TEKSTFRAGMENT =>
┄┄┄┄┄┄┄┄┄┄
Alle achttien zijn op een na als stroming, school, of traditie uitgestorven, maar ze hebben een erfenis nagelaten, meestal in min of meer omvangrijke manuscripten, maar ook in architectuur, beeldhouwwerken en schilderkunst.
Aan het begin van de eenentwintigste eeuw worden steeds meer restanten blootgelegd van nu antieke, toen nieuwe kloosters en tempels, en het inventariseren van sculpturen en schilderwerken gaat gestaag door.
Een paar van die achttien stromingen, waarvan we vandaag zeggen dat ze tot het Kleine Voertuig behoorden, dat wil zeggen, nog niet tot het Grote Voertuig of de mahāyāna die pas vanaf de zevende eeuw werkelijk gestalte kreeg, worden hier kort beschreven.
Bij het presenteren moeten er van die stromingen namen gegeven worden die nagenoeg onuitspreekbaar zijn voor de gemiddelde Nederlander en Vlaming. Die namen presenteren in vertaling of in aangepaste spelling zou echter het verdere opzoekwerk door verder geïnteresseerden bemoeilijken.
┄┄┄┄┄┄┄┄┄┄
BESCHIKBARE GEGEVENS =>
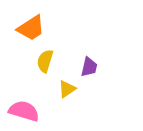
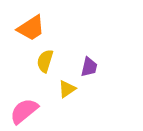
pink semicircle: rotated 56 degrees counterclockwise
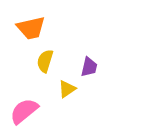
orange trapezoid: rotated 20 degrees clockwise
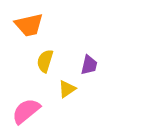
orange trapezoid: moved 2 px left, 3 px up
purple trapezoid: moved 2 px up
pink semicircle: moved 2 px right
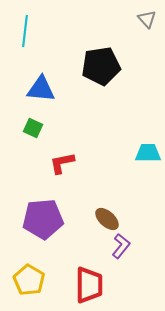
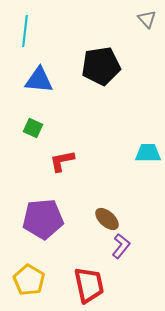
blue triangle: moved 2 px left, 9 px up
red L-shape: moved 2 px up
red trapezoid: rotated 12 degrees counterclockwise
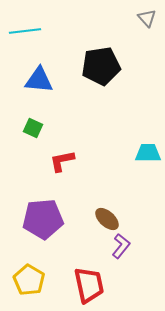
gray triangle: moved 1 px up
cyan line: rotated 76 degrees clockwise
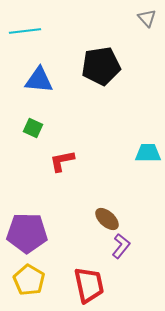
purple pentagon: moved 16 px left, 14 px down; rotated 6 degrees clockwise
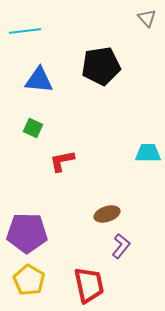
brown ellipse: moved 5 px up; rotated 60 degrees counterclockwise
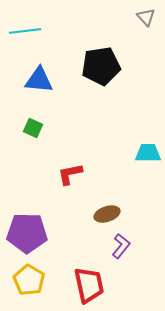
┄┄┄┄┄┄┄┄┄┄
OPDRACHTEN =>
(a) Beantwoord deze vragen over de tekst over de achttien stromingen:
(i) Hoeveel van de achttien stromingen zijn niet uitgestorven?
(ii) Vanaf welke eeuw kreeg de mahāyāna werkelijk gestalte?
(iii) Wat zou het vertalen of in aangepaste spelling geven van de namen moeilijker maken?
(b) Ruil in de tekst over de achttien stromingen "gemiddelde" in voor "doorsnee". Schrijf daarna alles van "Een paar van" tot en met "verder geïnteresseerden bemoeilijken." opnieuw uit.
(c) Maak het volgende stuk van de tekst over de achttien stromingen af, aansluitend op de laatste zin.

ANTWOORDEN PER OPDRACHT =>
(a)
(i) Eén.
(ii) Vanaf de zevende eeuw.
(iii) Het verdere opzoekwerk door verder geïnteresseerden.

(b)
Een paar van die achttien stromingen, waarvan we vandaag zeggen dat ze tot het Kleine Voertuig behoorden, dat wil zeggen, nog niet tot het Grote Voertuig of de mahāyāna die pas vanaf de zevende eeuw werkelijk gestalte kreeg, worden hier kort beschreven.
Bij het presenteren moeten er van die stromingen namen gegeven worden die nagenoeg onuitspreekbaar zijn voor de doorsnee Nederlander en Vlaming. Die namen presenteren in vertaling of in aangepaste spelling zou echter het verdere opzoekwerk door verder geïnteresseerden bemoeilijken.

(c)
Op de pagina over de Kanheri-grotten in de staat Maharashtra wordt gesproken over een meditatieve commune die daar cultiveerde en een vrij omvangrijk grotten-complex uithakte.
De Deccan Herald had op 18 november 2007 een bijdrage over de grot-tempels te Pithalkora, in de indiase staat Maharashtra, 78 km ten noorden van de stad Aurángabad.
De twaalf grotten die tussen ca de tweede en de zesde eeuw werden uitgehouwen, en die werden bewoond door mediterende monniken zijn nagenoeg allemaal gerestaureerd, en de treden er naar toe zijn van leuningen voorzien.
De grotten, zegt het artikel, werden uitgehouwen in de tijd van de Sataváhana-vorsten die weliswaar het brahmanisme aanhingen, maar overigens verbazingwekkend tolerant waren naar andere stromingen.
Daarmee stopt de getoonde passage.